Le gouvernement belge en exil au Havre. A sa tête: Charles de Broqueville (troisième en partant de la gauche). © BROQUEVILLE.BE

Le 14 novembre 1914, la renaissance du « XXe siècle »

En ce jour autonomal de 1914, le quotidien « XXe siècle », très proche du parti catholique, ressucite et s’apprête à connaître son heure de gloire, en devenant un outil de propagande nationale.

Instaurare omnia in Christo ». Cela n’aura pas échappé aux plus sagaces de ses lecteurs: ce matin, en tête de sa première page, Le XXe siècle n’arbore plus sa célèbre antienne programmatique. « Instaurer toutes choses dans le Christ », verset tiré d’une lettre de saint Paul, avait été choisi comme devise par le pape Pie X. « Il était aussi devenu le credo de ce quotidien très proche du parti catholique. Ce n’est pas le seul changement. La typographie du journal est, elle aussi, modifiée. Sans parler de son contenu. En ce jour automnal, Le XXe siècle ressuscite, oui ; mais il a changé. Et il s’apprête à connaître son heure de gloire.

Charles de Broqueville y tenait particulièrement. En compagnie de ses collègues, le chef du gouvernement vient de s’installer au Havre. C’est de là que, durant quatre ans, il va diriger la Belgique en guerre. Mais il lui manque un outil pour soutenir l’union sacrée, façonner les esprits, relayer des revendications. Le XXe siècle, qui a cessé de paraître à l’aube de la Première Guerre mondiale, ne pourrait-il pas s’en charger? Broqueville en parle au rédacteur en chef. Partant, Fernand Neuray accepte de transformer son quotidien en un outil de propagande nationale.
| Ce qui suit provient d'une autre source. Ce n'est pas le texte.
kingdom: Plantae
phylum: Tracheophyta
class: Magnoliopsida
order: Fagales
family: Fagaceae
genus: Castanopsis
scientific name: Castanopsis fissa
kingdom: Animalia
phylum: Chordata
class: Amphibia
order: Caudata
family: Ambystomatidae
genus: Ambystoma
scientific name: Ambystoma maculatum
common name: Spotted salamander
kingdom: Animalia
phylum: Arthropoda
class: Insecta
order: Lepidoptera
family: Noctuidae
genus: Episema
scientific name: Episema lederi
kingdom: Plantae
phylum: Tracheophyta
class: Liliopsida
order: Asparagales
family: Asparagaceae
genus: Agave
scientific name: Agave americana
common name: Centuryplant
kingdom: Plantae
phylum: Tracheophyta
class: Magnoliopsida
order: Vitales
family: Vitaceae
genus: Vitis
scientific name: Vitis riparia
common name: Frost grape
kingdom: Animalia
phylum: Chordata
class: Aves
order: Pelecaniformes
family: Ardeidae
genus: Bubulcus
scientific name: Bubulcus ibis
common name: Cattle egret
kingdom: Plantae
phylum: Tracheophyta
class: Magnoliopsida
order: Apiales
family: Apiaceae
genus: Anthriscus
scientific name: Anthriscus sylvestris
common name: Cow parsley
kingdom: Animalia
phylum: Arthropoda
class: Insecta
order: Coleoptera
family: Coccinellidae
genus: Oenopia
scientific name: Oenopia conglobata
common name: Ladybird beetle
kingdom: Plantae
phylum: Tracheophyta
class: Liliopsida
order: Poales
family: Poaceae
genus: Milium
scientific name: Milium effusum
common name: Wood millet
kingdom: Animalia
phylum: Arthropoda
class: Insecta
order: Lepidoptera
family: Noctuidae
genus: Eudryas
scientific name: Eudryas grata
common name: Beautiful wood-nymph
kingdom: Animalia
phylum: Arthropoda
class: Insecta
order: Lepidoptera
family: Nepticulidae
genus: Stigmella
Nationale ou nationaliste? Très vite, il apparaît que le journal n’y va pas mollo. S’inspirant largement de Charles Maurras et de l’Action française, Le XXe siècle se fait le berceau d’un nouveau nationalisme belge. Sur le plan philosophique, la guerre est perçue comme un élément structurant de la vie en société, tandis que l’être humain devient l’objet d’une méfiance naturelle. Politiquement, on se met à vanter les mérites d’un régime fort (peu démocratique). Sur le plan extérieur, le programme de Neuray tient en trois points: « une bonne armée, de bonnes alliances et une bonne frontière ». Le XXe siècle rêve d’une Belgique plus grande! Il demande qu’au sortir de la guerre, Bruxelles réclame le duché de Luxembourg, quelques cantons allemands et le Limbourg néerlandais.

Le succès est au rendez-vous. Le journal passe de 2.000 exemplaires en 1914 à 15.000 un an plus tard. Au soir de la Grande Guerre, il franchit le cap des 100.000 lecteurs. Il a aussi gagné en légitimité. Du fait de ses contacts dans les milieux publics en exil, le quotidien est considéré comme l’organe officieux du gouvernement. De plus en plus, ses thèses reflètent – et influent – celles des officiels. En 1917, quand une crise du papier met les journaux en péril, Broqueville intervient personnellement auprès des fournisseurs pour que Le XXe siècle ne soit pas touché.

Neuray est devenu un leader d’opinion. En mars 1918, voulant surfer sur la vague, il fonde La Nation belge, qui finira par prendre le relais du XXe siècle. Mais ses espoirs ne seront guère rencontrés. A Versailles, à l’heure de négocier les traités de paix, la Belgique n’obtient que de maigres compensations territoriales. Parallèlement, le nationalisme flamand est sorti renforcé des tranchées. Sans doute l’heure de gloire du nationalisme belge est-elle déjà passée.